Among the lines of the records below, copy those that hold the word "points".

Dataset entries |
--------------------
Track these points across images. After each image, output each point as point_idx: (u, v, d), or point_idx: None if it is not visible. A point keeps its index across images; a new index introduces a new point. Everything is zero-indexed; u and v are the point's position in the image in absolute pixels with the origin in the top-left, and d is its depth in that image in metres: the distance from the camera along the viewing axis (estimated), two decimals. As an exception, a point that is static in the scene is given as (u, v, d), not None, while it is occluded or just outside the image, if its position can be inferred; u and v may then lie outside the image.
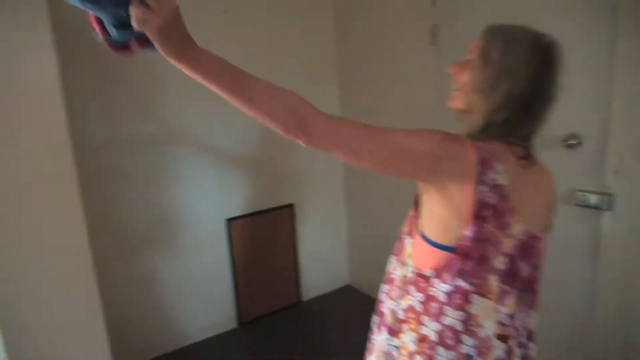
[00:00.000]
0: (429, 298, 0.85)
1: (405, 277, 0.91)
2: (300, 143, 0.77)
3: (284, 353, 2.46)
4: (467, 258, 0.80)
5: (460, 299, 0.82)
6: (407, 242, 0.93)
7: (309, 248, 3.01)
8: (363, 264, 3.07)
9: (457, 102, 0.91)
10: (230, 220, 2.60)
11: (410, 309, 0.88)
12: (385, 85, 2.54)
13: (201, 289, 2.58)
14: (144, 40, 0.67)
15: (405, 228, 0.96)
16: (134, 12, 0.63)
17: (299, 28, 2.75)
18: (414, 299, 0.87)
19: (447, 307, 0.82)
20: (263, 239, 2.79)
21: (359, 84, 2.75)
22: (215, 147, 2.51)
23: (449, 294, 0.82)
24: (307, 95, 0.78)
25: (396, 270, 0.96)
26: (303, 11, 2.75)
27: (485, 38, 0.87)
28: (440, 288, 0.83)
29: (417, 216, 0.91)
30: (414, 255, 0.89)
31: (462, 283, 0.81)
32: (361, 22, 2.63)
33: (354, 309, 2.91)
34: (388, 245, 2.66)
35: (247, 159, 2.66)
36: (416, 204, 0.93)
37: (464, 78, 0.89)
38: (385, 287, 1.00)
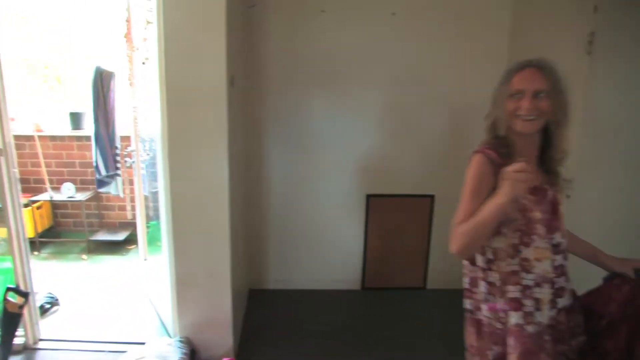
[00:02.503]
0: None
1: None
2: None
3: (400, 323, 2.77)
4: None
5: None
6: None
7: (442, 241, 3.12)
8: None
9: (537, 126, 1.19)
10: (370, 197, 3.00)
11: None
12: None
13: (337, 248, 3.11)
14: None
15: None
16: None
17: (470, 33, 2.82)
18: None
19: None
20: (398, 221, 3.09)
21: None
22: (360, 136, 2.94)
23: None
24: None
25: None
26: (478, 13, 2.82)
27: (550, 71, 1.19)
28: None
29: None
30: None
31: None
32: (536, 22, 2.54)
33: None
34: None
35: (398, 143, 2.98)
36: None
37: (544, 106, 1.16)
38: None
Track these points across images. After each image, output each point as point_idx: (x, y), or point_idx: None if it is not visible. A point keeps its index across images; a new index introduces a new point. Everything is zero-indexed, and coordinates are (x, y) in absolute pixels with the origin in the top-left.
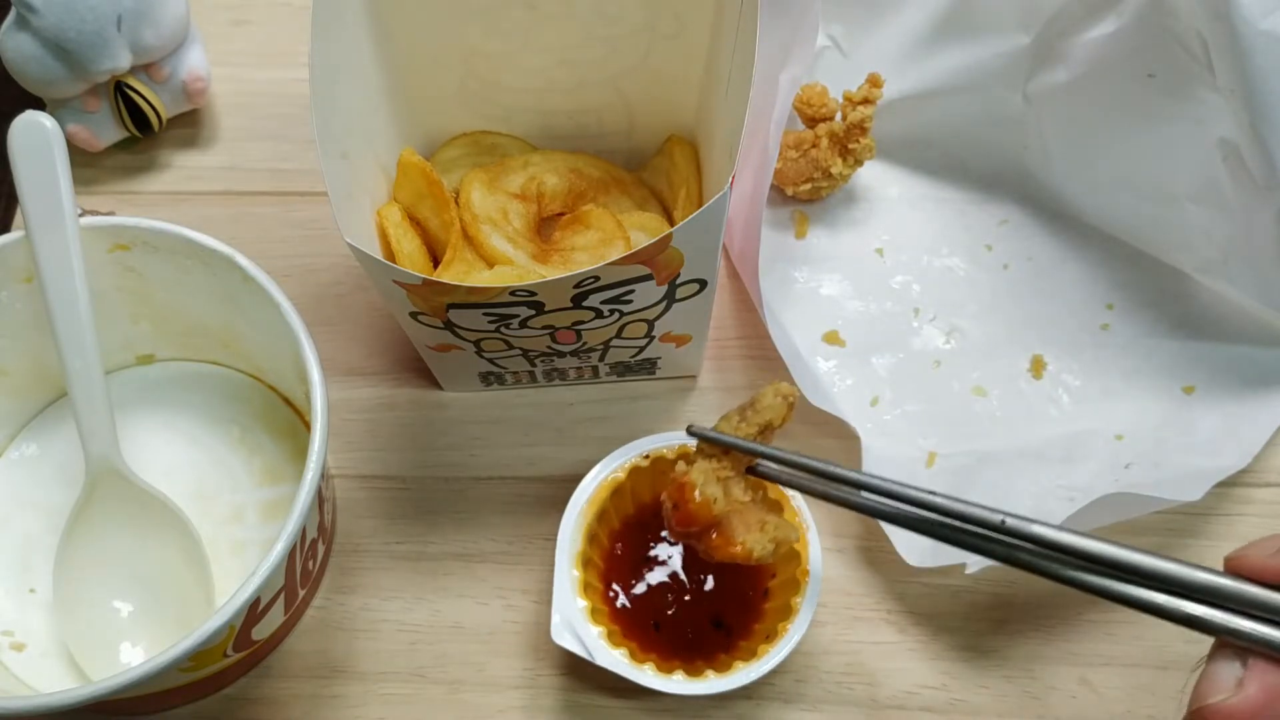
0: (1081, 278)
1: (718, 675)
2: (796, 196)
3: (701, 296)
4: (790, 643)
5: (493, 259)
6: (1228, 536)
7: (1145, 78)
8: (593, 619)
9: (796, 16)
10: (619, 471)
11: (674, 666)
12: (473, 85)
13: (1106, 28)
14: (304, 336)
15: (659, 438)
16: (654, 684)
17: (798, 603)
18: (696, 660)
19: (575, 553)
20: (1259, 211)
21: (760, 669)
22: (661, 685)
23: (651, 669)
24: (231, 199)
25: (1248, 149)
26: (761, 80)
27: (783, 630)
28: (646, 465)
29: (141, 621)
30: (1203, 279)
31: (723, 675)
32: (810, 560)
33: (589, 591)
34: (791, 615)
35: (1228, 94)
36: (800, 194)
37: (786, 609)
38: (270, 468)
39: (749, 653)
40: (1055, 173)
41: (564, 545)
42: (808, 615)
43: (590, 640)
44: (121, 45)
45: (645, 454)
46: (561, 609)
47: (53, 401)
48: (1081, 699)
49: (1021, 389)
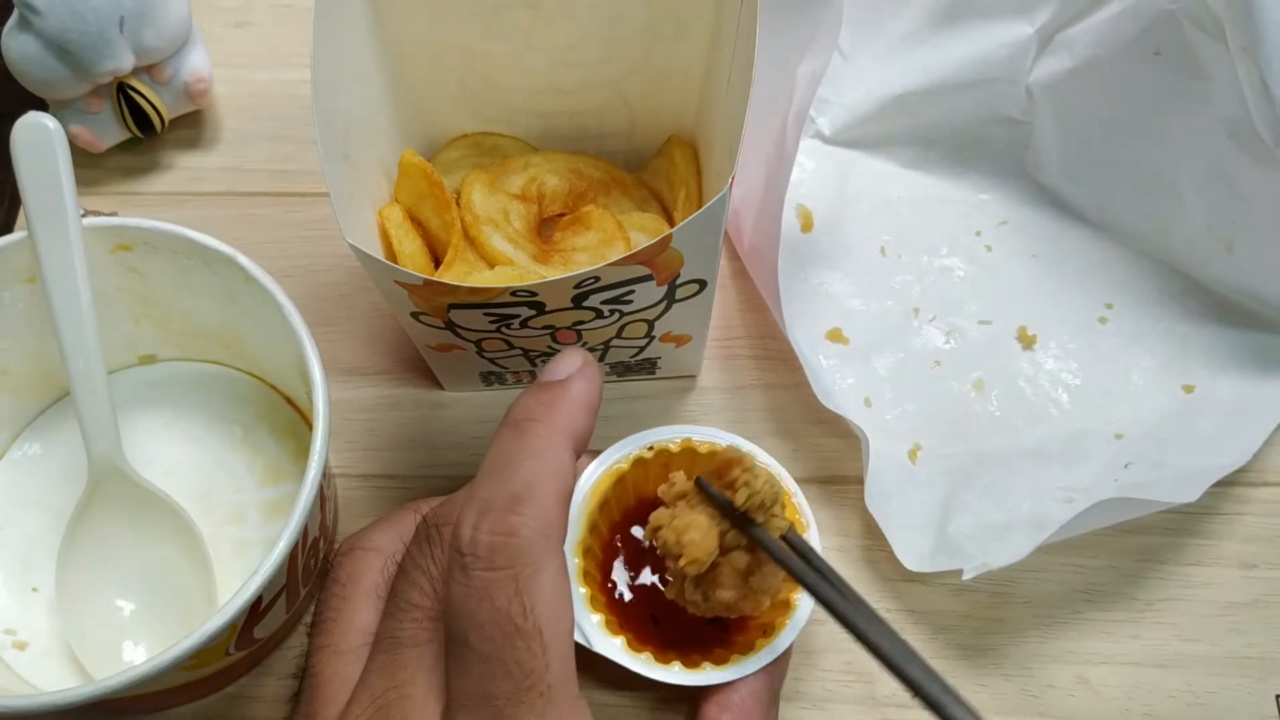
0: (1081, 277)
1: (715, 667)
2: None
3: (701, 297)
4: (788, 638)
5: (494, 259)
6: (1227, 536)
7: (1152, 56)
8: (591, 606)
9: (817, 10)
10: (622, 462)
11: (670, 658)
12: (473, 86)
13: (1112, 8)
14: (306, 337)
15: (664, 430)
16: (650, 673)
17: (796, 598)
18: (693, 654)
19: (576, 540)
20: (1268, 185)
21: (758, 662)
22: (658, 674)
23: (649, 658)
24: (233, 200)
25: (1258, 111)
26: (778, 74)
27: (780, 625)
28: (650, 457)
29: (144, 620)
30: (1203, 277)
31: (719, 668)
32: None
33: (588, 579)
34: (790, 611)
35: (1239, 54)
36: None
37: (785, 604)
38: (272, 467)
39: (746, 646)
40: (1056, 172)
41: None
42: (805, 610)
43: (589, 628)
44: (124, 46)
45: (650, 445)
46: None
47: (55, 401)
48: (1080, 697)
49: (1021, 389)
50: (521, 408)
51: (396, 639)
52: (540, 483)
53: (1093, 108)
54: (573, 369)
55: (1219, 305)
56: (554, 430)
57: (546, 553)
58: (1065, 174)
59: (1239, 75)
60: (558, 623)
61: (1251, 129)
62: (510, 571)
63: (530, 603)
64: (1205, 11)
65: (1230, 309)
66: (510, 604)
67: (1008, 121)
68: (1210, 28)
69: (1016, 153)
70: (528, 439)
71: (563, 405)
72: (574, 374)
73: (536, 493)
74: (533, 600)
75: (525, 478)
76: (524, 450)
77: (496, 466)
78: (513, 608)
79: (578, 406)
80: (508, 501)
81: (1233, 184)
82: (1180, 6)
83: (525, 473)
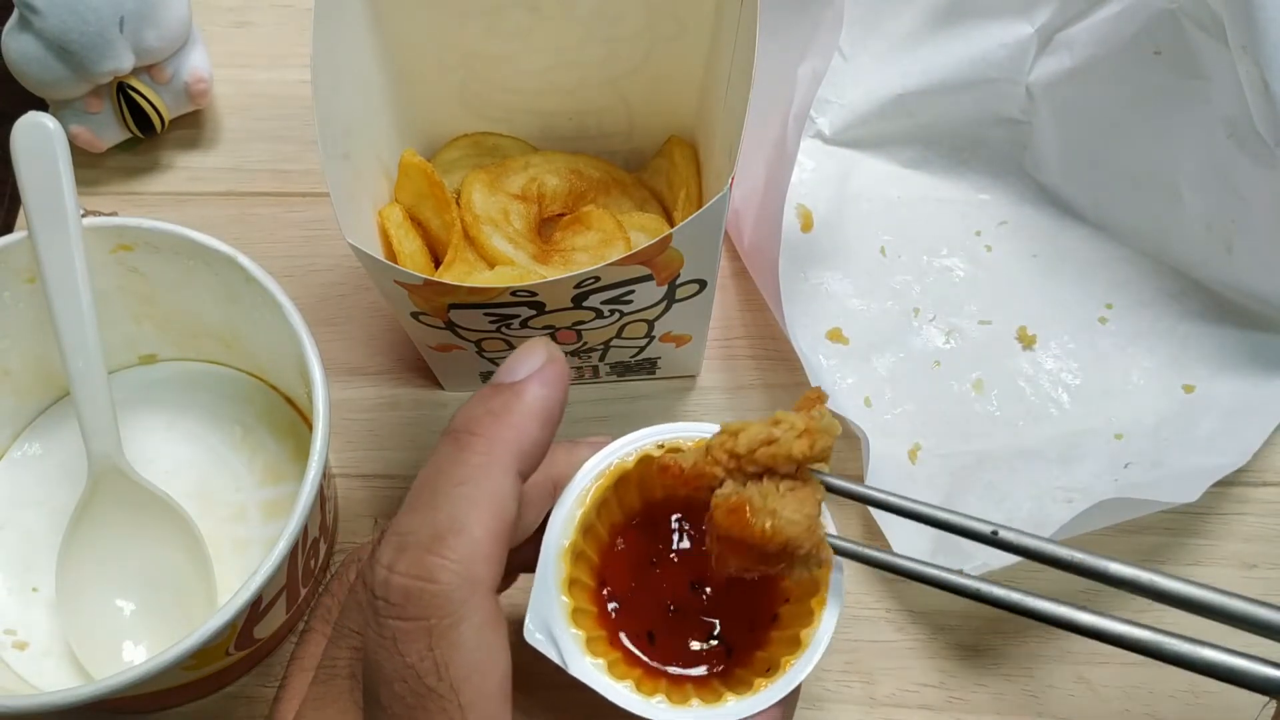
0: (1081, 278)
1: (703, 705)
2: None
3: (701, 297)
4: (792, 681)
5: (494, 259)
6: (1227, 536)
7: (1152, 55)
8: (574, 620)
9: (817, 10)
10: (628, 459)
11: (658, 687)
12: (474, 86)
13: (1112, 8)
14: (306, 336)
15: (678, 426)
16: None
17: (808, 635)
18: (685, 684)
19: (564, 545)
20: (1268, 185)
21: (752, 706)
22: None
23: (630, 687)
24: (233, 200)
25: (1258, 110)
26: (778, 74)
27: (786, 664)
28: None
29: (144, 620)
30: (1203, 277)
31: (708, 706)
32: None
33: (576, 589)
34: (799, 650)
35: (1239, 52)
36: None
37: (795, 642)
38: (272, 467)
39: (744, 684)
40: (1055, 172)
41: (552, 536)
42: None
43: (566, 645)
44: (124, 46)
45: (660, 443)
46: (539, 606)
47: (56, 401)
48: (1079, 697)
49: (1021, 389)
50: (464, 416)
51: (333, 667)
52: (470, 517)
53: (1092, 108)
54: (532, 368)
55: (1219, 305)
56: (496, 447)
57: (470, 600)
58: (1065, 174)
59: (1239, 74)
60: (481, 680)
61: (1251, 128)
62: (424, 624)
63: (445, 659)
64: (1205, 10)
65: (1230, 309)
66: (422, 661)
67: (1007, 121)
68: (1210, 27)
69: (1016, 153)
70: (464, 457)
71: (511, 416)
72: (532, 375)
73: (465, 529)
74: (448, 656)
75: (453, 510)
76: (457, 473)
77: (424, 491)
78: (424, 665)
79: (529, 417)
80: (429, 539)
81: (1232, 184)
82: (1180, 5)
83: (454, 503)
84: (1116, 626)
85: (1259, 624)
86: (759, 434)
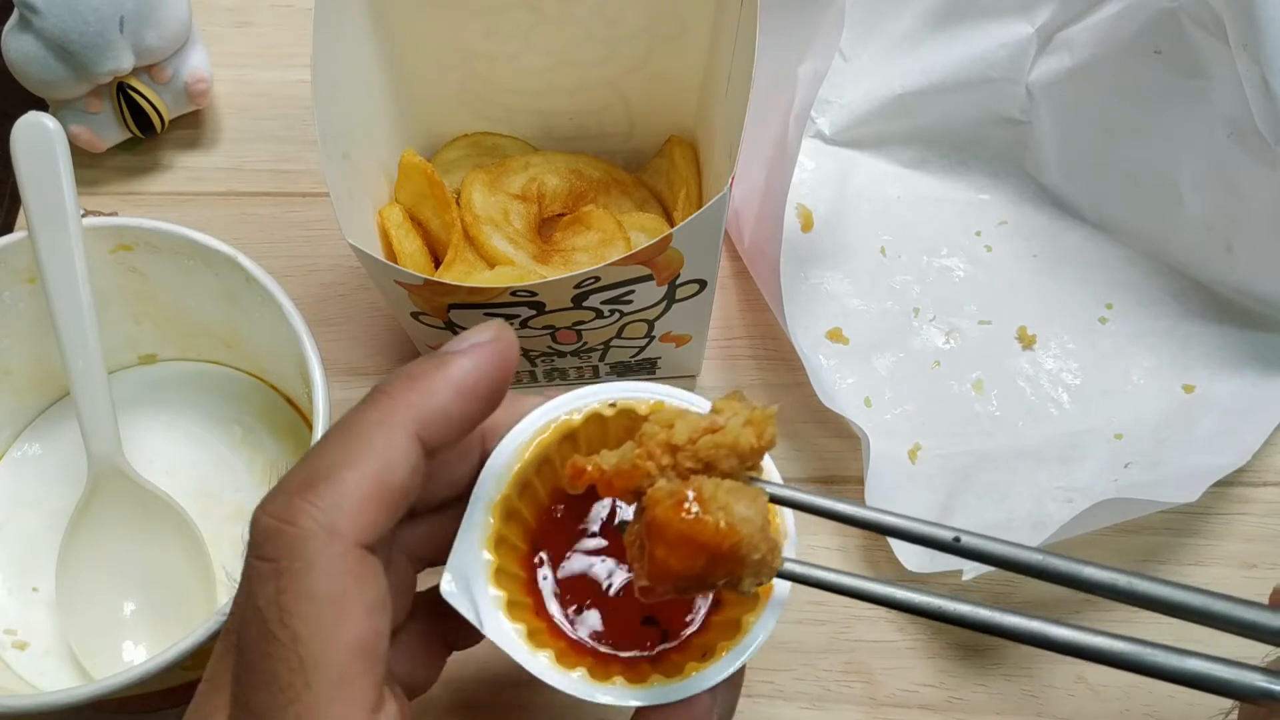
0: (1081, 278)
1: (627, 684)
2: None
3: (701, 297)
4: (725, 670)
5: (494, 259)
6: (1227, 536)
7: (1152, 55)
8: (495, 580)
9: (817, 11)
10: (574, 416)
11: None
12: (474, 87)
13: (1112, 7)
14: (306, 336)
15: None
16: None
17: (749, 621)
18: (612, 664)
19: (495, 499)
20: (1268, 185)
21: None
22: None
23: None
24: (234, 200)
25: (1259, 108)
26: (778, 74)
27: (722, 650)
28: (611, 416)
29: (144, 620)
30: (1203, 277)
31: (632, 686)
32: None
33: (504, 549)
34: (738, 636)
35: (1239, 51)
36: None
37: (734, 626)
38: (272, 467)
39: (675, 668)
40: (1055, 172)
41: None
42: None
43: (484, 604)
44: (124, 46)
45: (612, 401)
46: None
47: (56, 401)
48: (1079, 697)
49: (1021, 389)
50: (388, 377)
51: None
52: (350, 466)
53: (1092, 107)
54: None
55: (1219, 305)
56: (399, 408)
57: (326, 549)
58: (1065, 174)
59: (1239, 72)
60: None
61: (1252, 128)
62: (275, 564)
63: (290, 605)
64: (1205, 9)
65: (1230, 309)
66: (269, 605)
67: (1007, 121)
68: (1210, 26)
69: (1016, 153)
70: (363, 413)
71: (425, 381)
72: (467, 348)
73: (339, 477)
74: (293, 604)
75: (332, 460)
76: (356, 427)
77: (321, 441)
78: (269, 609)
79: (446, 386)
80: (300, 484)
81: (1233, 184)
82: (1180, 4)
83: (337, 452)
84: (1094, 640)
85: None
86: (699, 422)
--------------------
Task output |
Track these points across images. After each image, output each point as point_idx: (u, v, d), or point_idx: None if it is not visible. A point keeps its index across images; a new index introduces a new point. Everything is zero-indexed; u and v are the point's position in the image in absolute pixels with the origin in the top-left, and d is its depth in that image in metres: the distance from the camera along the viewing axis (estimated), two decimals. As an exception, a point that is static in the scene is given as (u, v, d), not None, while it is occluded or just outside the image, if its position can be inferred; u and v may then lie outside the image.
Track these points across images. After each image, output each point as point_idx: (x, y), or point_idx: None if it is not visible. A point keeps its index across images; a new index introduces a new point. Everything is zero-indexed, and coordinates are (x, y) in absolute pixels with the origin in the top-left.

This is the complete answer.